The potential health hazards to both cows and humans make rBGH controversial. According to the Center for Food Safety (and supported by a 2003 study published in the Canadian Journal of Veterinary Research), cows treated with rBGH suffer a 50 percent greater incidence of lameness (leg and hoof problems), 25 percent more udder infections (mastitis), and serious reproductive problems including infertility, cystic ovaries, fetal loss and birth defects.
Such health problems are likely to affect humans too and affect our disease resistance, as antibiotics used to fight infection can find their way into the milk that we consume.
 Hormone growth milk and health
Opposing groups in the US are demanding ban on bGH injections on the grounds that these hormones cause health problems like lameness, reproductive trouble, and udder infections in dairy cows. The antibiotics they are then treated with show up in the milk, especially because it usually takes longer to treat cows receiving bGH. The antibiotic residues also help create antibiotic-resistant bacteria, which is a serious, developing public health problem.
It is also feared that that bovine growth hormone injections may lead to the production of another hormone called insulin-like growth factor-1 (IGF-1). IGF-1 in increased dozes in the bloodstream could raise the risk for some cancers, particularly colon and breast cancers. according to research findings.
bGH manufacturers, however, claim that the presence of a little extra IGF-1 in milk is not harmful to health because — just like bovine growth hormone — IGF-1 is broken down by the human digestive system and never makes it into the blood. There are other studies which show that IGF-1 survives digestion and passes into the intestines.
 Other health concerns
Forced increase in milk production makes cows more susceptible to udder infections called mastitis, which can increase the amount of cow’s pus which ends up in the milk.
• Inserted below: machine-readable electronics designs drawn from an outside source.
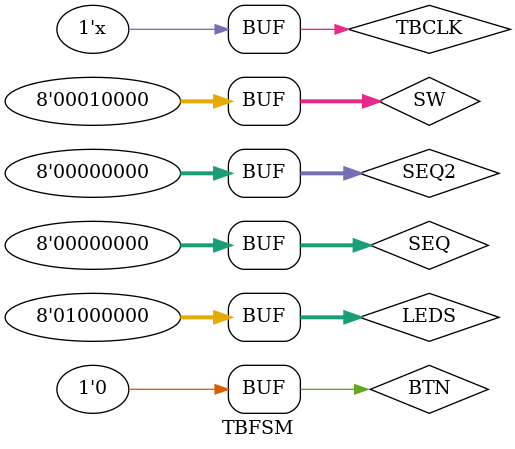
<source format=sv>
`timescale 1ns / 1ps


module TBFSM(); //in/out
    logic BTN;
    logic [7:0] LEDS;
    logic [7:0] SW;
    logic [7:0] SEQ = 0;
    logic [7:0] SEQ2 = 0; 
    logic TBCLK;
    logic TBZ;
    
    
    //set up UUT connection
    SEQ_DTR UUT (.CLK(TBCLK), .BTN(BTN), .Z(TBZ), .LEDS(LEDS), .SEQ(SEQ), .SW(SW), .SEQ2(SEQ2)); 
    
    //clock signal
    initial begin
        TBCLK = 0;
    end
    
    always begin
        #5 TBCLK = ~TBCLK;
    end
    
    //test cases
    always begin
      
    // button pressed on time
      
        LEDS = 8'b10000000;
        BTN = 0;
        SW = 8'b00010000;
        
   #10  LEDS = 8'b01000000;
        BTN = 0;
        SW = 8'b00010000;
        
   #10  LEDS = 8'b00100000;
        BTN = 1;
        SW = 8'b00010000;
             
   #10  LEDS = 8'b00010000;
        BTN = 0;
        SW = 8'b00010000;
   
   #10  LEDS = 8'b00001000;
        BTN = 0;
        SW = 8'b00010000;
   
   #10  LEDS = 8'b00000100;
        BTN = 0;
        SW = 8'b00010000;             
        
   #10  LEDS = 8'b00000010;
        BTN = 0;
        SW = 8'b00010000;
        
   #10  LEDS = 8'b00000001;
        BTN = 0;
        
             
   #10  LEDS = 8'b01000000;
        BTN = 0;
        
   //button not pressed on time
        
   #10  LEDS = 8'b10000000;
        BTN = 0;
        SW = 8'b00010000;
        
   #10  LEDS = 8'b01000000;
        BTN = 0;
        SW = 8'b00010000;
        
   #10  LEDS = 8'b00100000;
        BTN = 0;
        SW = 8'b00010000;
             
   #10  LEDS = 8'b00010000;
        BTN = 0;
        SW = 8'b00010000;
   
   #10  LEDS = 8'b00001000;
        BTN = 1;
        SW = 8'b00010000;
   
   #10  LEDS = 8'b00000100;
        BTN = 0;
        SW = 8'b00010000;             
        
   #10  LEDS = 8'b00000010;
        BTN = 0;
        SW = 8'b00010000;
        
   #10  LEDS = 8'b00000001;
        BTN = 0;
        
             
   #10  LEDS = 8'b01000000;
        BTN = 0;
             
    end   
    
endmodule

</source>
Mastitis is treated with antibiotics. This leaves more antibiotic residues in milk fed to consumers. Proponents of rBGH , however claim that antibiotic residues in the milk do not reach the consumer because each tanker of milk is tested for antibiotics and rejected if any residue is found.
 All about growth-hormone milk
Also referred to as recombinant bovine somatotropin, rBST is a synthetic variant of the naturally occurring hormone in the pituitary gland of cattle, which can be injected into a cow to increase milk production. rBGH is manufactured by Monsanto and sold to dairy farmers under the trade name POSILAC. Injection of this GE hormone forces cows to increase their milk production by about 10%. Monsanto and the US Food and Drug Administration (FDA) insist that rBGH milk is indistinguishable from natural milk and safe to cows and consumers.
However it is reported that Monsanto has been forced to admit to about 20 veterinary health risks on its Posilac label including mastitis and udder inflammation.
 What's rBGH?
- rBGH milk is contaminated by pus from mastitis induced by rBGH, and antibiotics used to treat the mastitis.
- rBGH milk is contaminated by the GE hormone which can be absorbed through the gut and induce immunological effects.
- rBGH milk is chemically and nutritionally very different from natural milk.
- rBGH milk is supercharged with high levels of a natural growth factor (IGF-1), excess levels of which have been incriminated as major causes of breast, colon, and prostate cancers.
- rBGH factory farms pose a major threat to the viability of small dairy farms.
 Ninty degrees
Many rBST proponents feel such labeling practices can mislead consumers into believing that milk made with the synthetic hormone, which typically costs less, is inferior.
With more and more consumers going for milk that comes from cows that are not treated with the artificial growth hormone, everyone from the largest to the smallest retailers started selling milk that is labeled as coming from cows not treated with the hormone.
According to some reports a third of the dairy farmers in the US inject cows with a hormone called Posilac. As a result cows produce an extra gallon a day thus bolstering the dairy farmers' production and bottom lines.
Drop in Milk Sale Feared
Because of fears of the hormone's safety it was feared that approval of the hormone by the FDA would result in a drop in the sale of milk and milk products.